Recopiez fidèlement le passage de l'extrait du document compris entre « Dans les diverses » et « une émotivité excessive. », ces deux bornes incluses.
┌─ EXTRAIT DU DOCUMENT
Blogue 035 : Prohibition des signes religieux

La prohibition du port des signes religieux :
Aller au fond des choses plutôt que tergiverser

David Rand, 2013-10-14

Dans les diverses réactions contre la Charte des valeurs québécoises proposée par le gouvernement, l’aspect le plus controversé est sans aucun doute la prohibition du port des signes religieux ostentatoires par les fonctionnaires des services publics. Cette prohibition suscite des réactions inappropriées allant parfois jusqu’à une antipathie violente et une émotivité excessive.
└─
┌─ DONNÉES FOURNIES
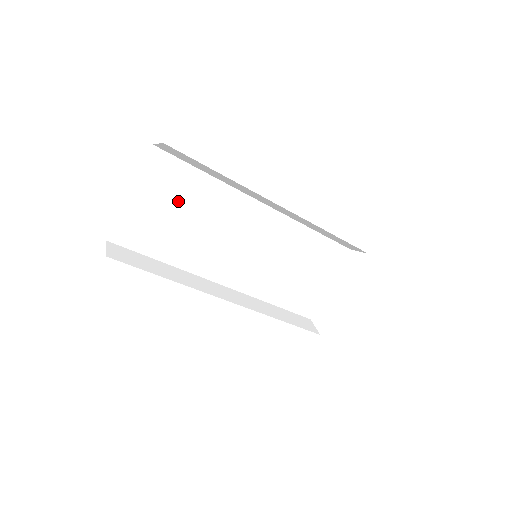
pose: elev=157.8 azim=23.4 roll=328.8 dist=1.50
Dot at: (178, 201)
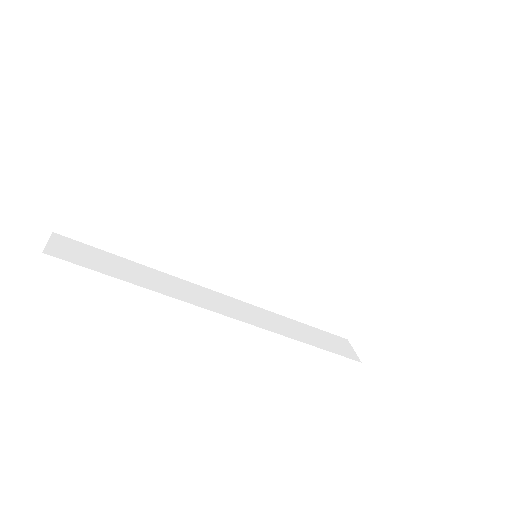
Dot at: (156, 165)
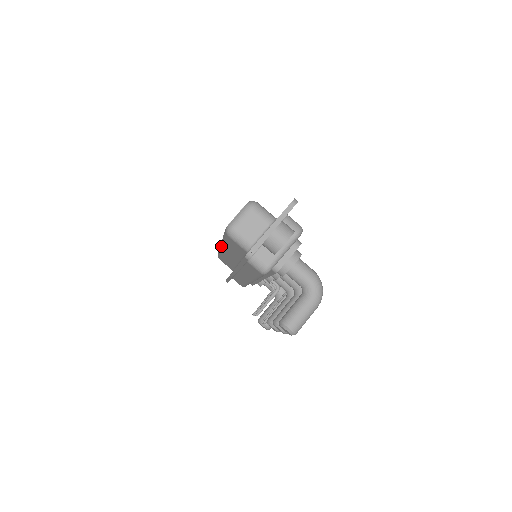
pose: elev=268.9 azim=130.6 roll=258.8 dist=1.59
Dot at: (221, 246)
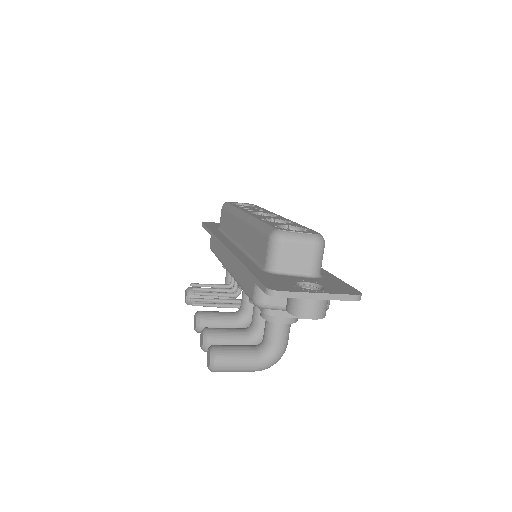
Dot at: (243, 215)
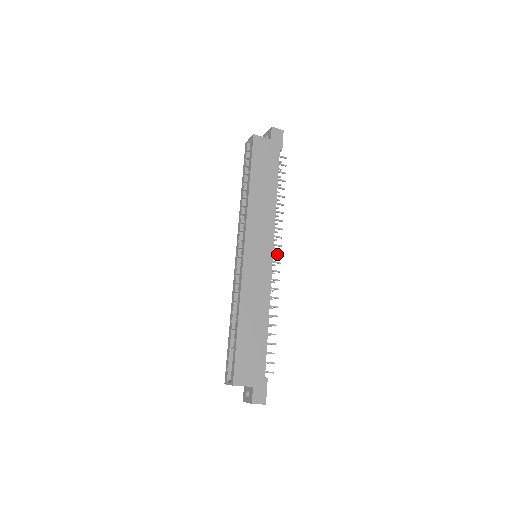
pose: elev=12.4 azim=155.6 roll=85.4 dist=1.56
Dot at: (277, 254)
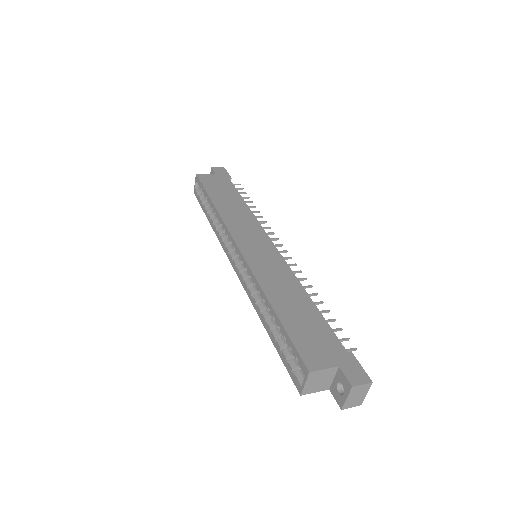
Dot at: (278, 245)
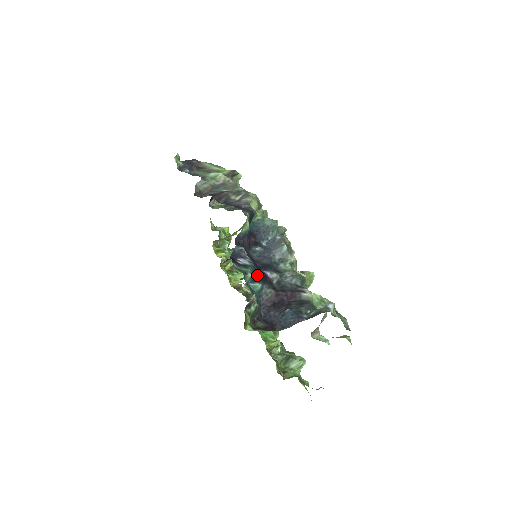
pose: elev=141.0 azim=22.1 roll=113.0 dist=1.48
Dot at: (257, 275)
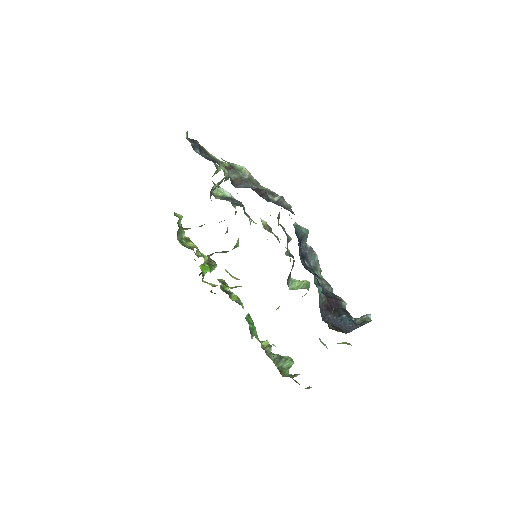
Dot at: occluded
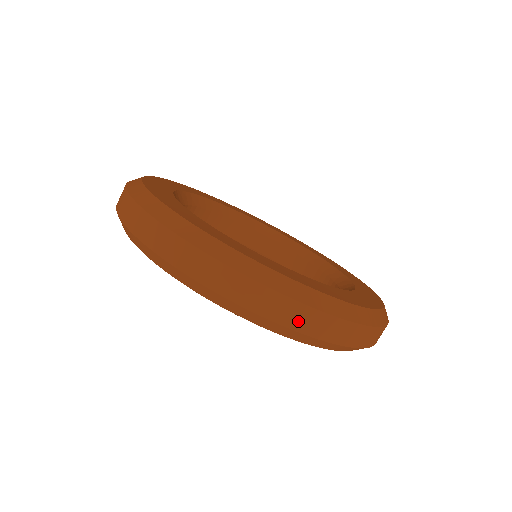
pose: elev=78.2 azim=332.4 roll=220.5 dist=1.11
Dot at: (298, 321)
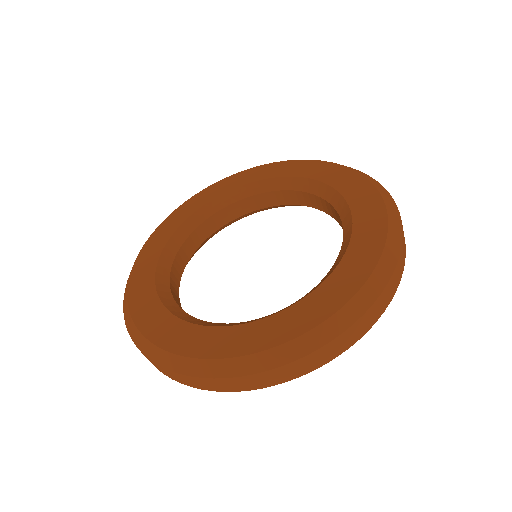
Dot at: (169, 375)
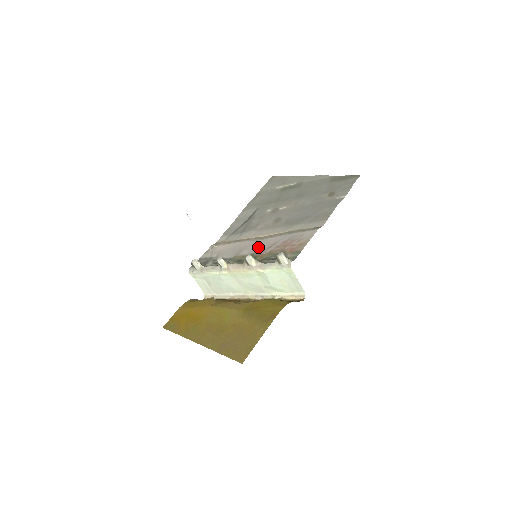
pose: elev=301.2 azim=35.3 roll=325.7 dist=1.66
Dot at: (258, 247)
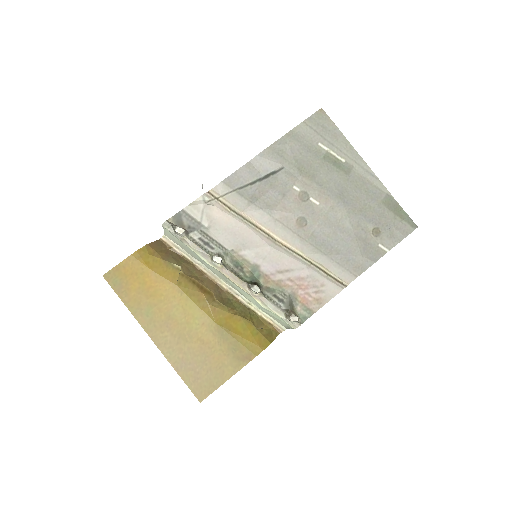
Dot at: (267, 259)
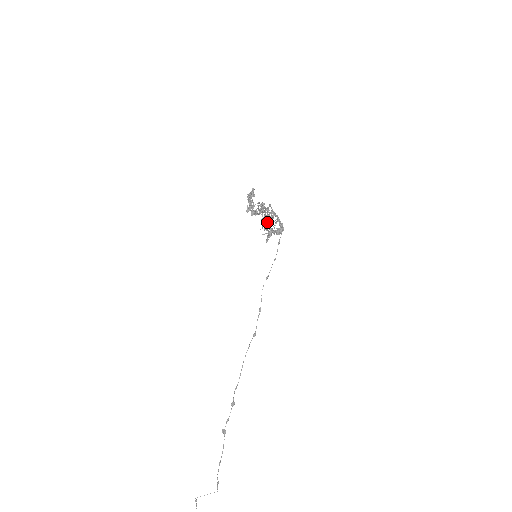
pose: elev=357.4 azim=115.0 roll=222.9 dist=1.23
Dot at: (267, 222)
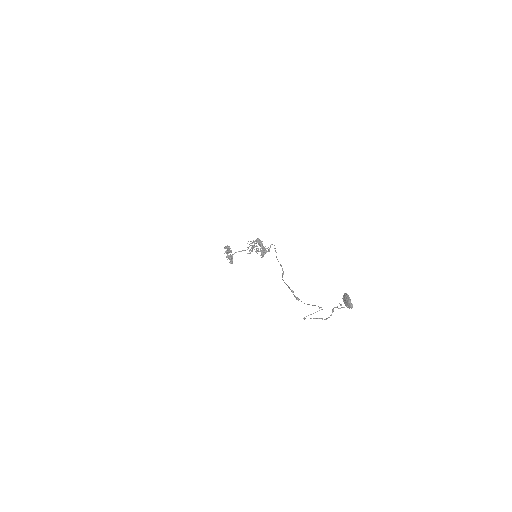
Dot at: (262, 241)
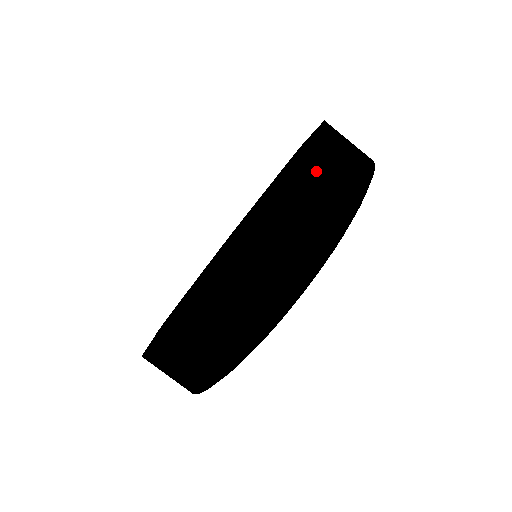
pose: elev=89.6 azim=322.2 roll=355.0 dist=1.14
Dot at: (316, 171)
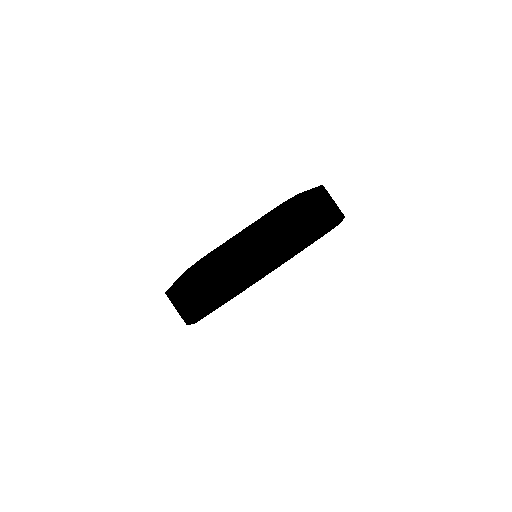
Dot at: (322, 198)
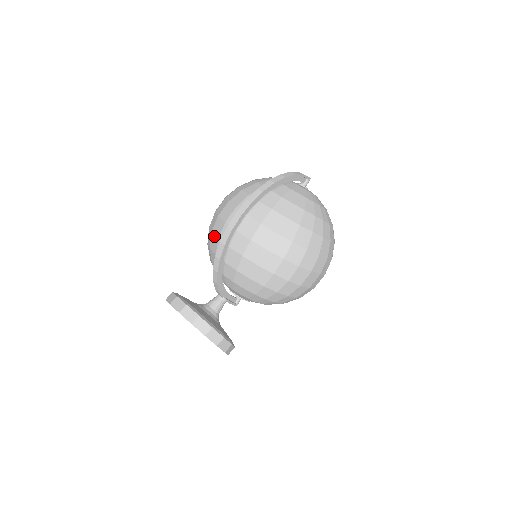
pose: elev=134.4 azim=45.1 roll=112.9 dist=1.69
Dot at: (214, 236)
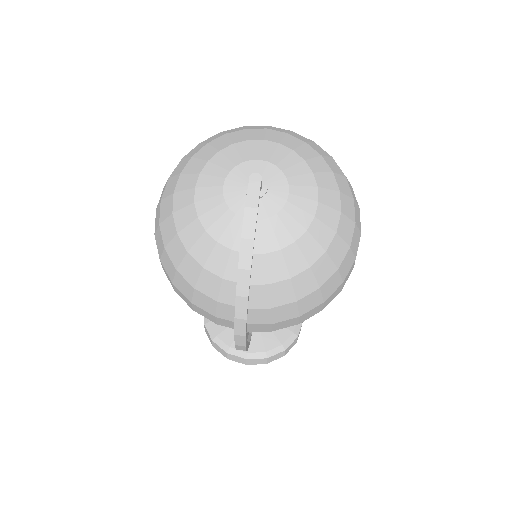
Dot at: occluded
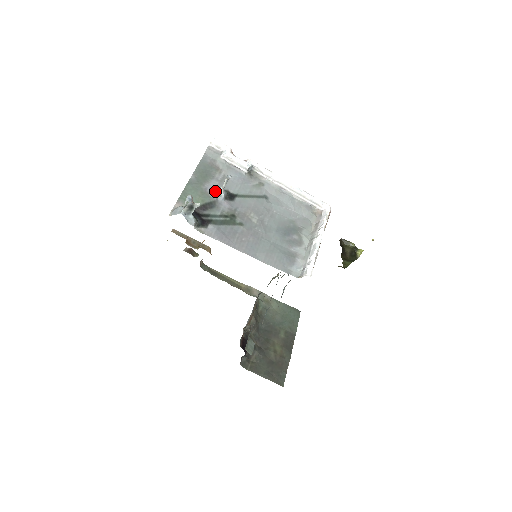
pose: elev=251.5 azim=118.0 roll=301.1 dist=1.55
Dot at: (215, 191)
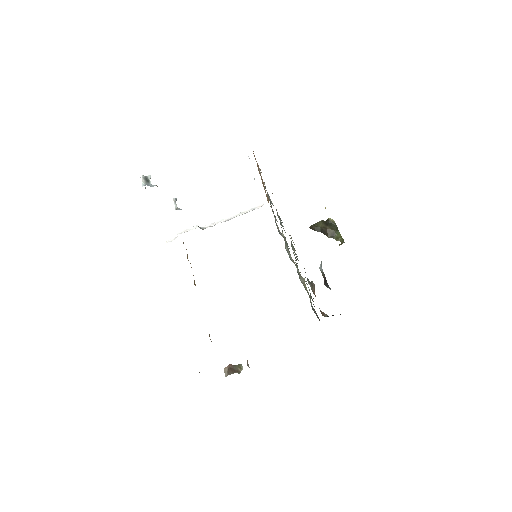
Dot at: occluded
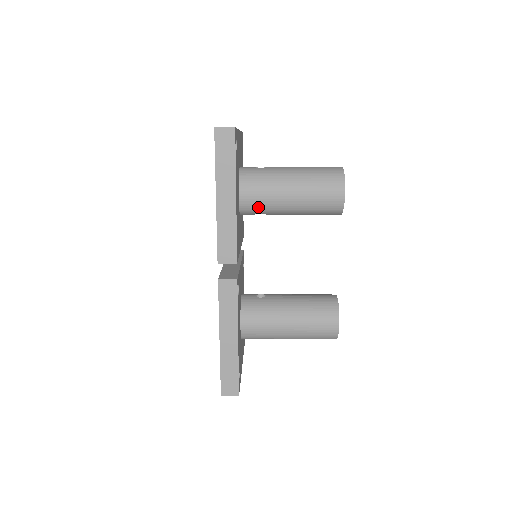
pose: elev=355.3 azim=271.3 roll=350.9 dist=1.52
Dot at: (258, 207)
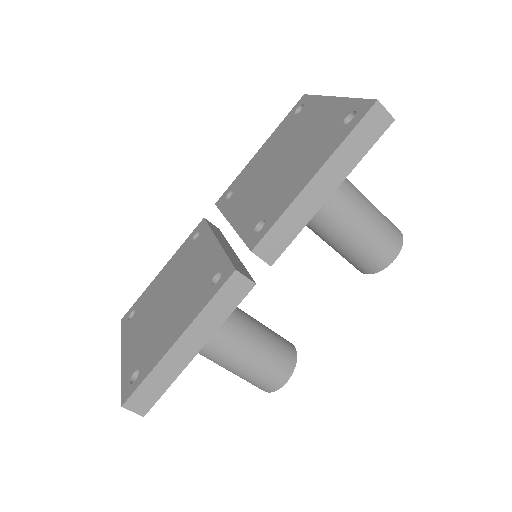
Dot at: occluded
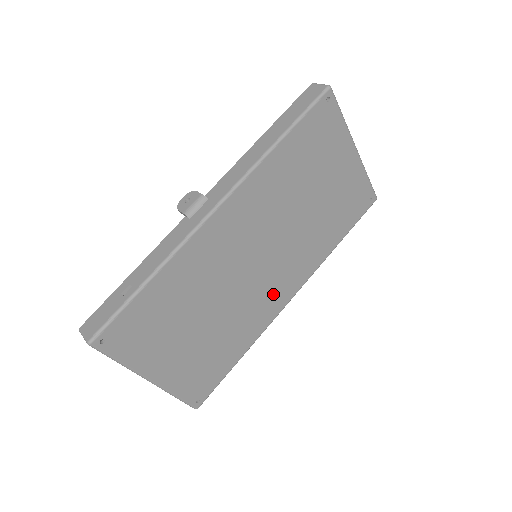
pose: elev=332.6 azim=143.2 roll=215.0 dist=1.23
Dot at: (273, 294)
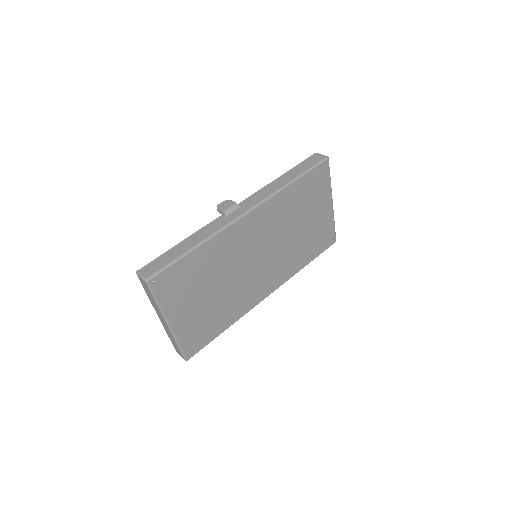
Dot at: (258, 288)
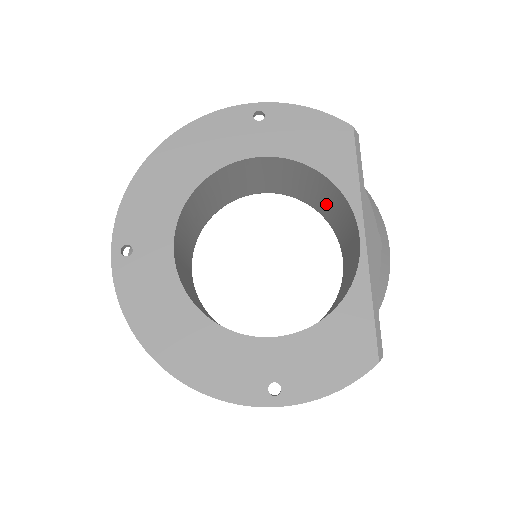
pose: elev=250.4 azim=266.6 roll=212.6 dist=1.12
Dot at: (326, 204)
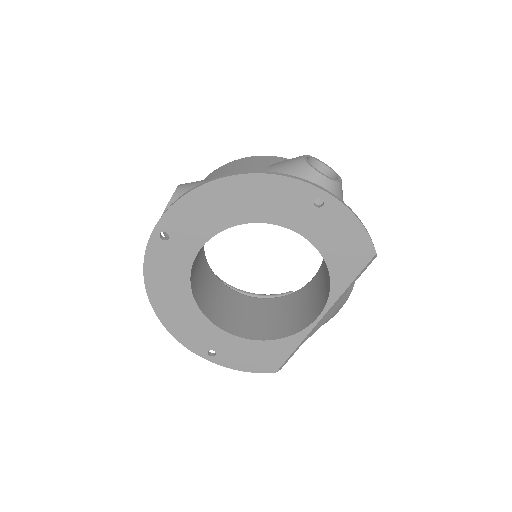
Dot at: occluded
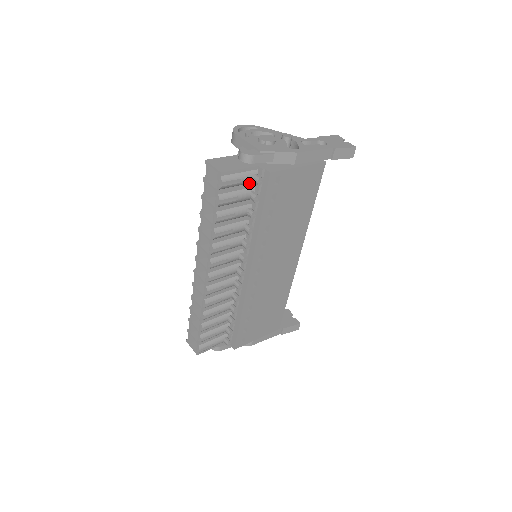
└─
_RÉPONSE ATTENDUE_
Dans les diverses réactions contre la Charte des valeurs québécoises proposée par le gouvernement, l’aspect le plus controversé est sans aucun doute la prohibition du port des signes religieux ostentatoires par les fonctionnaires des services publics. Cette prohibition suscite des réactions inappropriées allant parfois jusqu’à une antipathie violente et une émotivité excessive.